### What is being asked:
Replace "frame.png" with "snapshot.png" everywhere in the lines below and leave the rest as it is. Don't include the pictures in your answer.

Start of Data section

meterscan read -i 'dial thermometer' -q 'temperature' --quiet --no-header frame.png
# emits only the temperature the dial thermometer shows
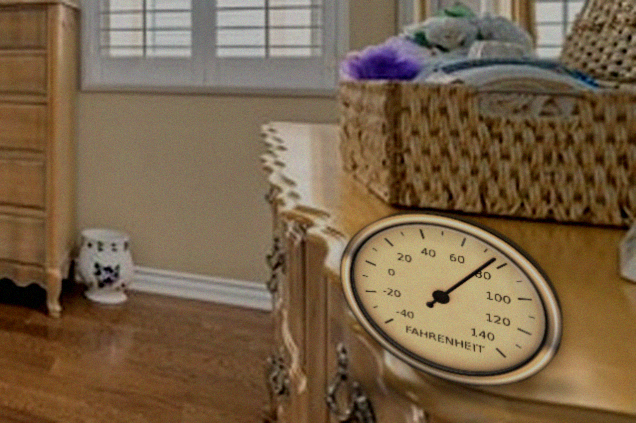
75 °F
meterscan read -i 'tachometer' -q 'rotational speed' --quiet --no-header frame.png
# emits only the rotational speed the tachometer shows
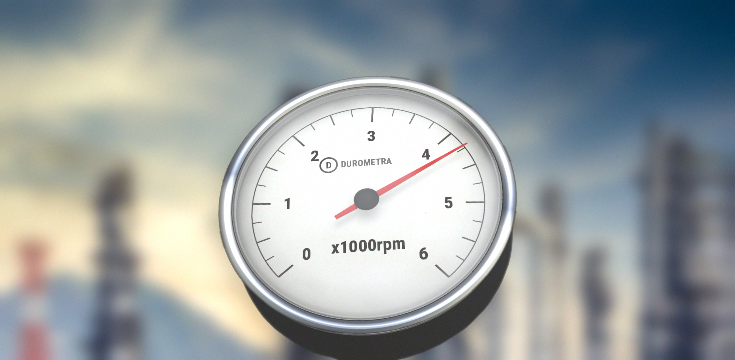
4250 rpm
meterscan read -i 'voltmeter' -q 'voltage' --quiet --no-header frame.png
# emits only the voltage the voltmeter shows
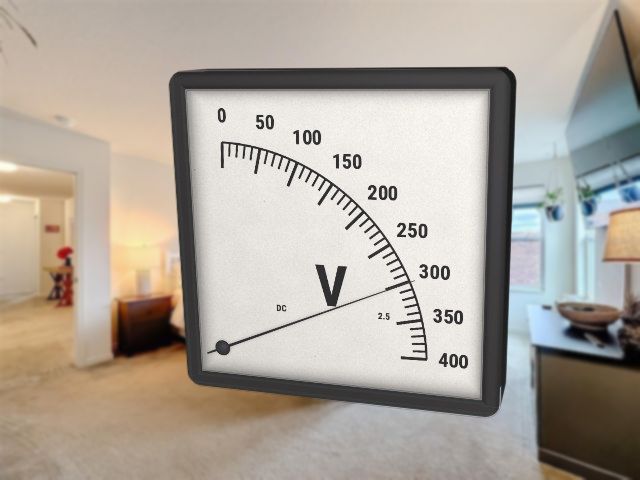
300 V
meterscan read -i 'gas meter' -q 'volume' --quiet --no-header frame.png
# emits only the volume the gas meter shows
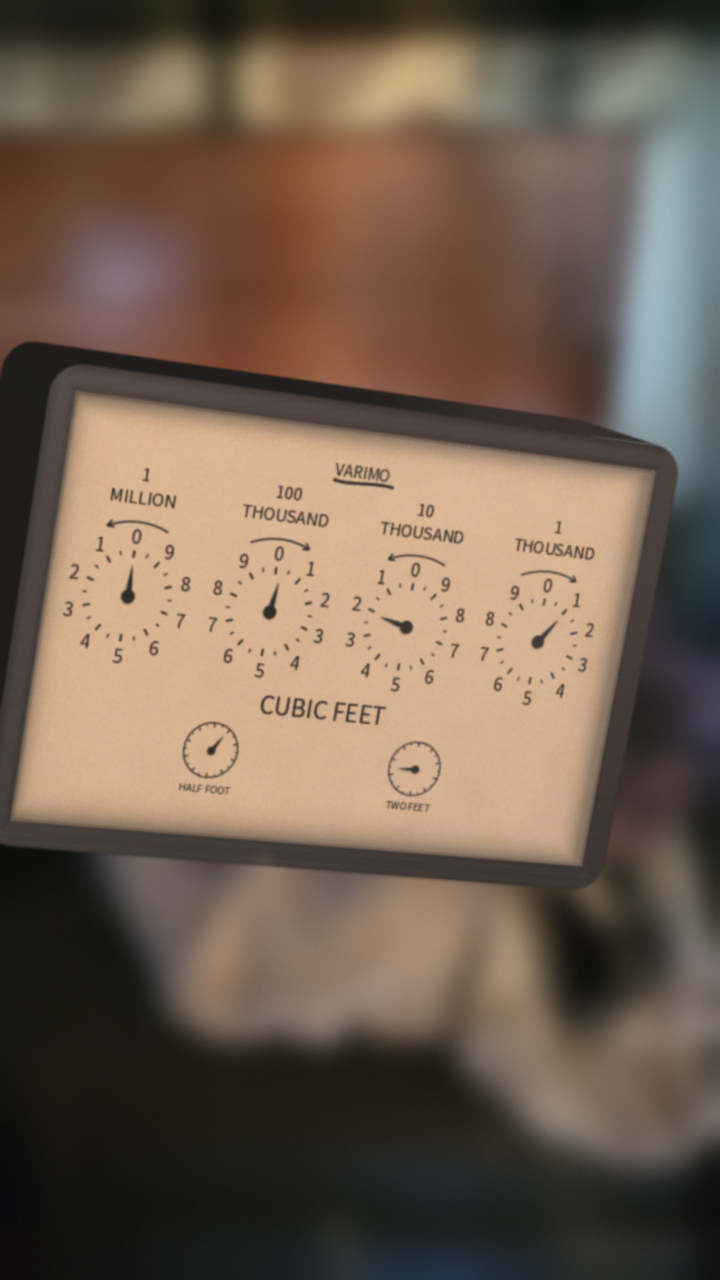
2100 ft³
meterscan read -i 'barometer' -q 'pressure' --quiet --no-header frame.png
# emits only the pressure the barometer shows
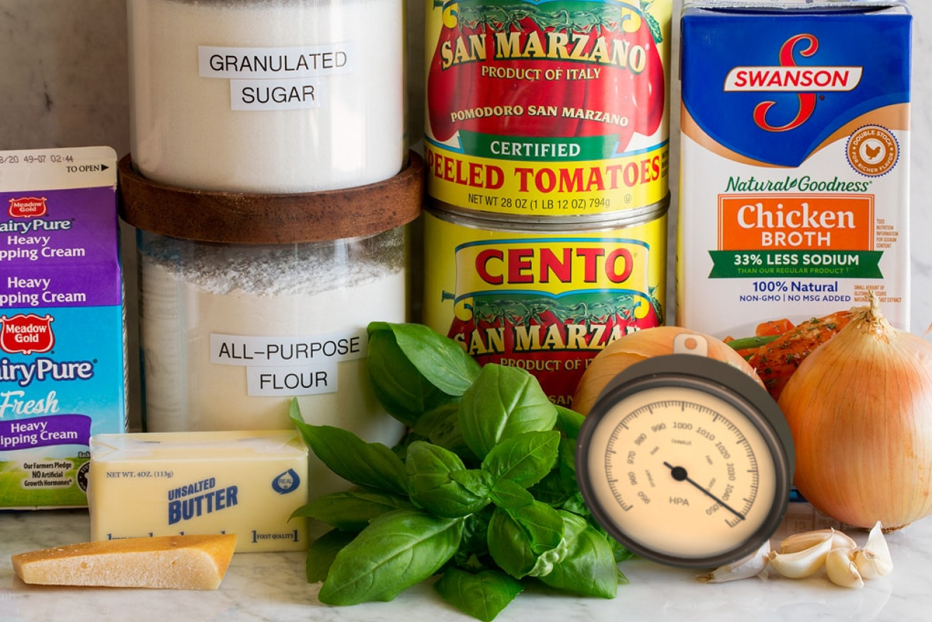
1045 hPa
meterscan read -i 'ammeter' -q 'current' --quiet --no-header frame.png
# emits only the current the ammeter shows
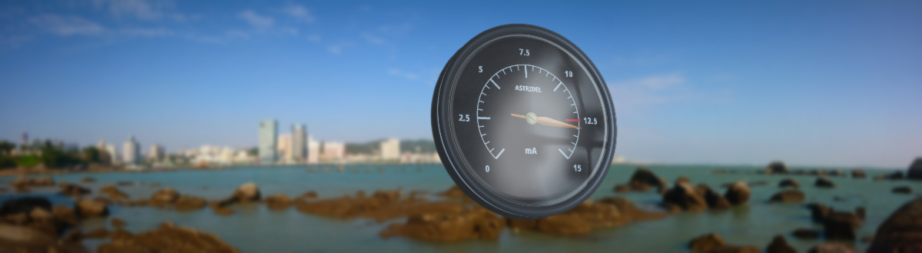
13 mA
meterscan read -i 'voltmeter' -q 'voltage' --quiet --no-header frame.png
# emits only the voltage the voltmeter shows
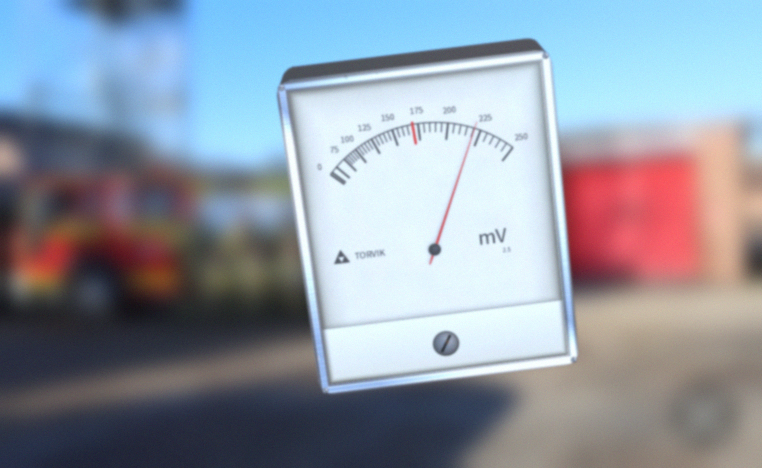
220 mV
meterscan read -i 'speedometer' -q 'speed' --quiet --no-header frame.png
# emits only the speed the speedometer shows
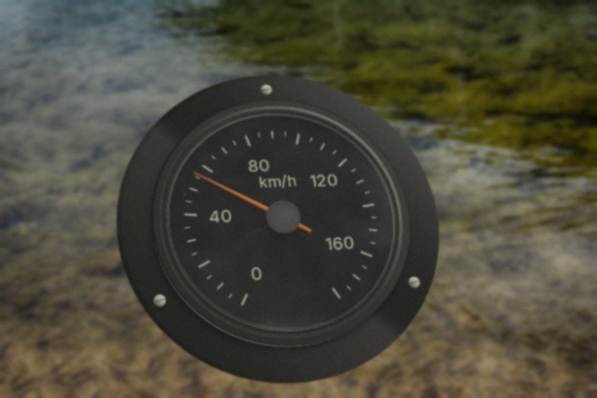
55 km/h
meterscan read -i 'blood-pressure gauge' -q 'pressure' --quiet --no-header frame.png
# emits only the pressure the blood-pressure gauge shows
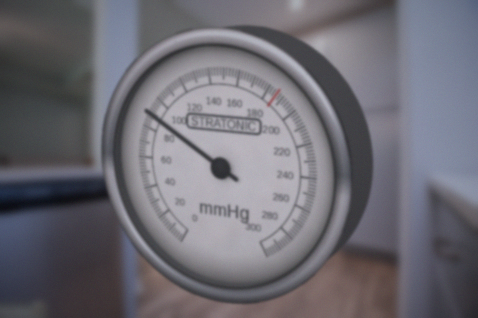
90 mmHg
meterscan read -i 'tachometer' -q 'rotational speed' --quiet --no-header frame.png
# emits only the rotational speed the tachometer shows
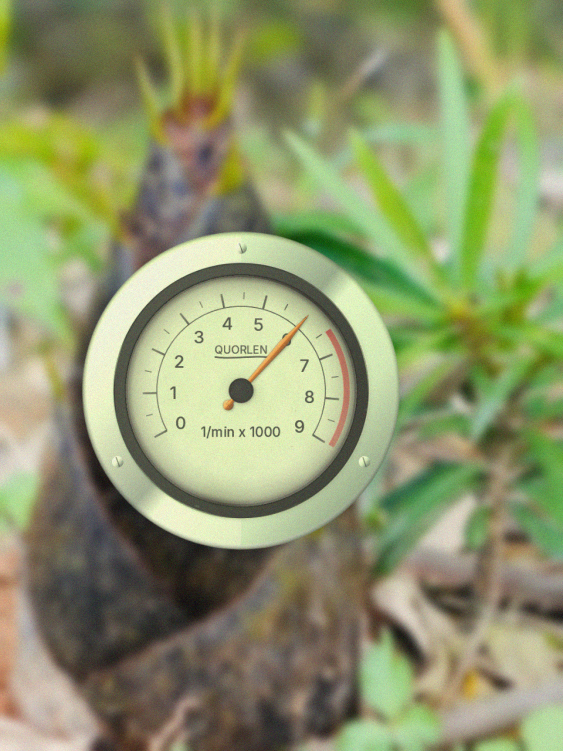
6000 rpm
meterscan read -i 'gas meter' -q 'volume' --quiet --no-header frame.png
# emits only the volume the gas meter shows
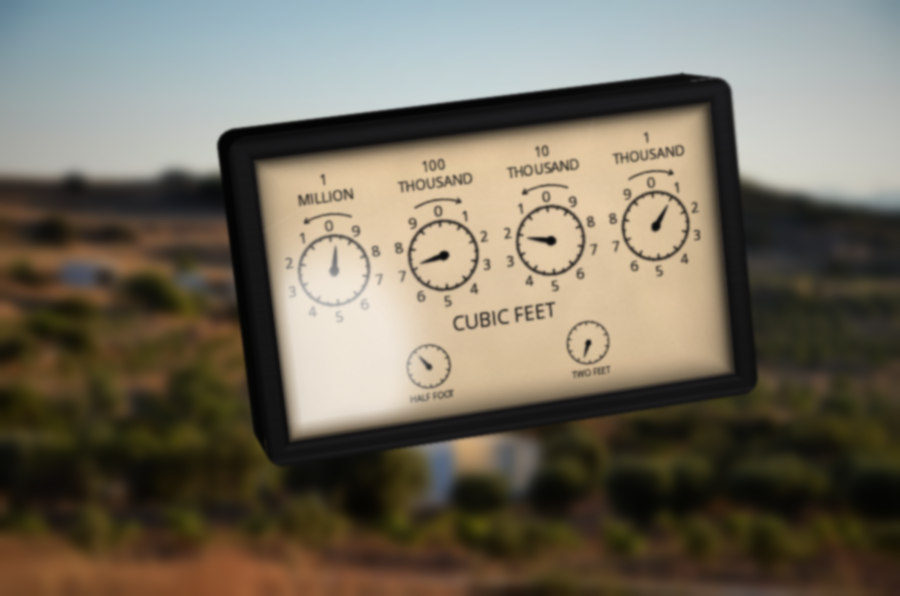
972100 ft³
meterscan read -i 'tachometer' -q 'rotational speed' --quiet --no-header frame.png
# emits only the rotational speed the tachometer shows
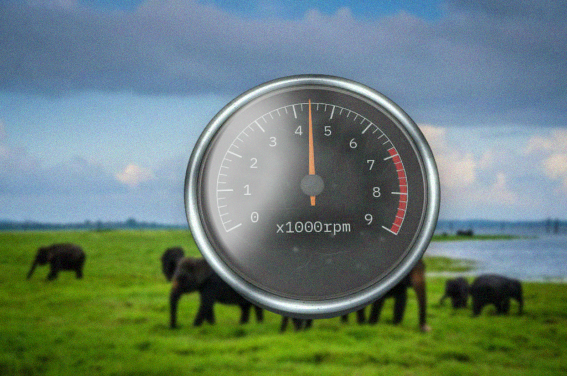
4400 rpm
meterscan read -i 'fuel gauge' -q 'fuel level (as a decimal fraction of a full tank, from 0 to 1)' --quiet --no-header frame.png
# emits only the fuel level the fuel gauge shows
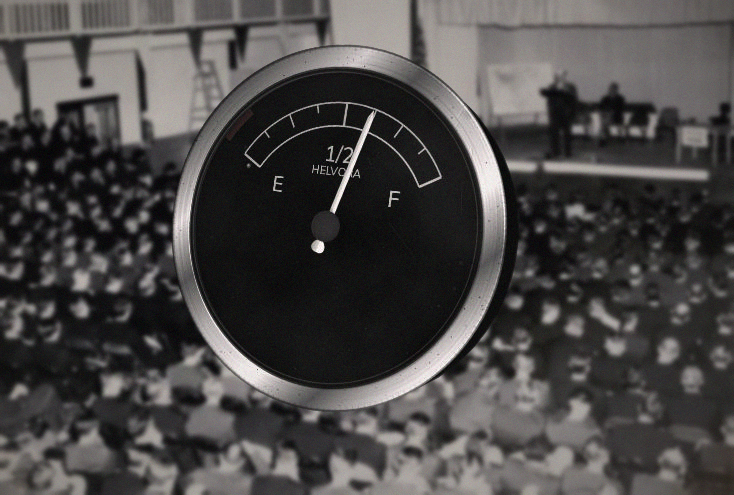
0.625
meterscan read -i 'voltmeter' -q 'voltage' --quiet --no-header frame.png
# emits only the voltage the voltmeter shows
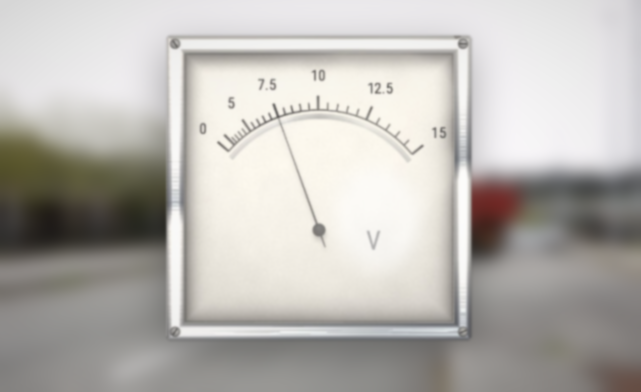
7.5 V
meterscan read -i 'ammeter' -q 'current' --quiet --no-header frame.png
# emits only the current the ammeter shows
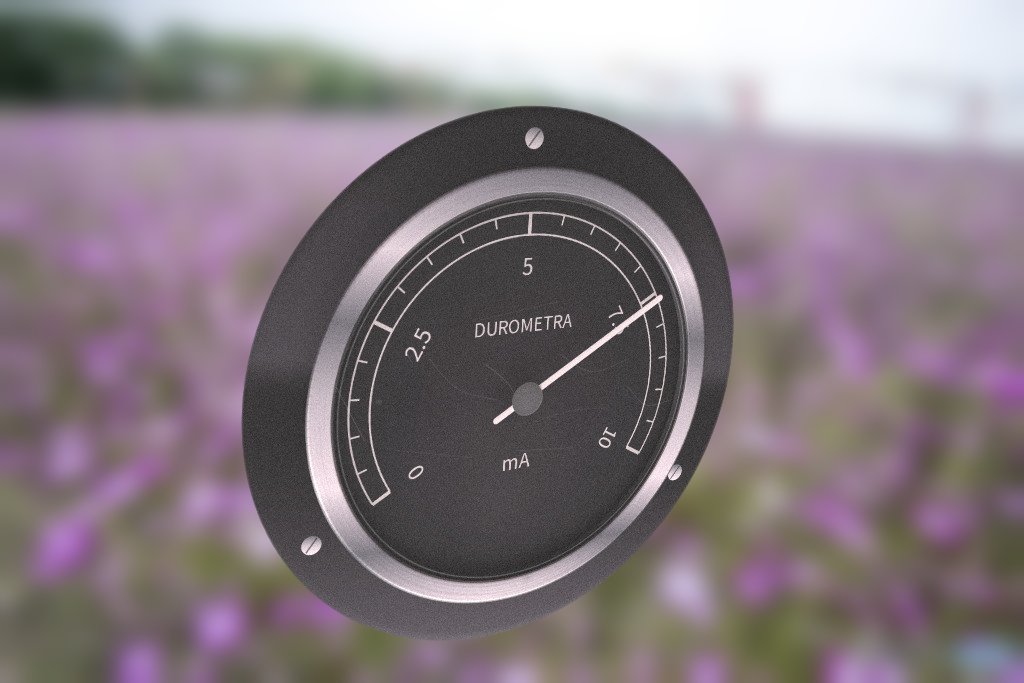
7.5 mA
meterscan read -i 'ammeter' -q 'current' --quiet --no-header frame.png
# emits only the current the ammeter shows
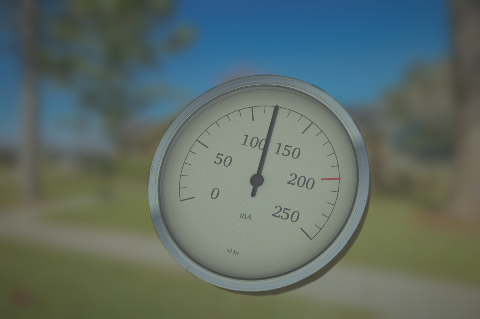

End of Data section

### Your response:
meterscan read -i 'dial thermometer' -q 'temperature' --quiet --no-header snapshot.png
# emits only the temperature the dial thermometer shows
75 °F
meterscan read -i 'tachometer' -q 'rotational speed' --quiet --no-header snapshot.png
# emits only the rotational speed the tachometer shows
4250 rpm
meterscan read -i 'voltmeter' -q 'voltage' --quiet --no-header snapshot.png
# emits only the voltage the voltmeter shows
300 V
meterscan read -i 'gas meter' -q 'volume' --quiet --no-header snapshot.png
# emits only the volume the gas meter shows
2100 ft³
meterscan read -i 'barometer' -q 'pressure' --quiet --no-header snapshot.png
# emits only the pressure the barometer shows
1045 hPa
meterscan read -i 'ammeter' -q 'current' --quiet --no-header snapshot.png
# emits only the current the ammeter shows
13 mA
meterscan read -i 'voltmeter' -q 'voltage' --quiet --no-header snapshot.png
# emits only the voltage the voltmeter shows
220 mV
meterscan read -i 'speedometer' -q 'speed' --quiet --no-header snapshot.png
# emits only the speed the speedometer shows
55 km/h
meterscan read -i 'blood-pressure gauge' -q 'pressure' --quiet --no-header snapshot.png
# emits only the pressure the blood-pressure gauge shows
90 mmHg
meterscan read -i 'tachometer' -q 'rotational speed' --quiet --no-header snapshot.png
# emits only the rotational speed the tachometer shows
6000 rpm
meterscan read -i 'gas meter' -q 'volume' --quiet --no-header snapshot.png
# emits only the volume the gas meter shows
972100 ft³
meterscan read -i 'tachometer' -q 'rotational speed' --quiet --no-header snapshot.png
# emits only the rotational speed the tachometer shows
4400 rpm
meterscan read -i 'fuel gauge' -q 'fuel level (as a decimal fraction of a full tank, from 0 to 1)' --quiet --no-header snapshot.png
# emits only the fuel level the fuel gauge shows
0.625
meterscan read -i 'voltmeter' -q 'voltage' --quiet --no-header snapshot.png
# emits only the voltage the voltmeter shows
7.5 V
meterscan read -i 'ammeter' -q 'current' --quiet --no-header snapshot.png
# emits only the current the ammeter shows
7.5 mA
meterscan read -i 'ammeter' -q 'current' --quiet --no-header snapshot.png
# emits only the current the ammeter shows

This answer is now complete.